[Data records]

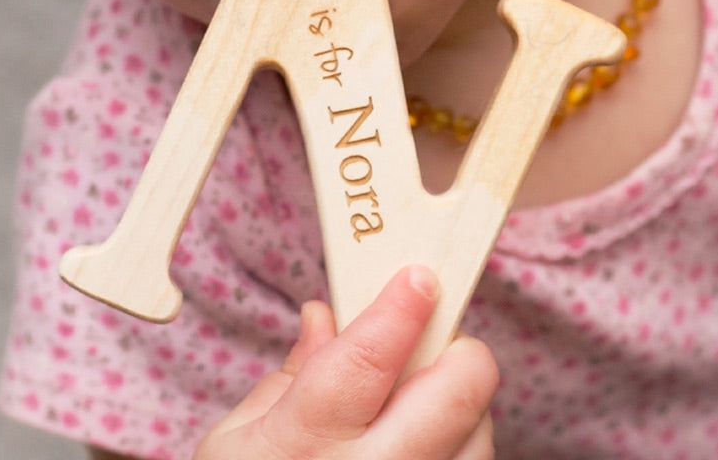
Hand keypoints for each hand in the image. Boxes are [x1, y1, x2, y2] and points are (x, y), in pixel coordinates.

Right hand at [195, 266, 498, 459]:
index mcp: (303, 445)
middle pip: (457, 393)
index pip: (365, 362)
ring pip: (481, 435)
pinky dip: (459, 450)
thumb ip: (288, 375)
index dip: (400, 310)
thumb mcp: (235, 442)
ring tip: (416, 414)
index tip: (421, 276)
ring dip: (461, 409)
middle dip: (456, 352)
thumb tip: (324, 314)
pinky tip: (421, 450)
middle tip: (431, 345)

[/Data records]

## Task goal
Please show the lines in the entries above that hold the string "index".

## Answer space
index mcp: (303, 445)
index pip: (365, 362)
index dip: (400, 310)
index tip: (421, 276)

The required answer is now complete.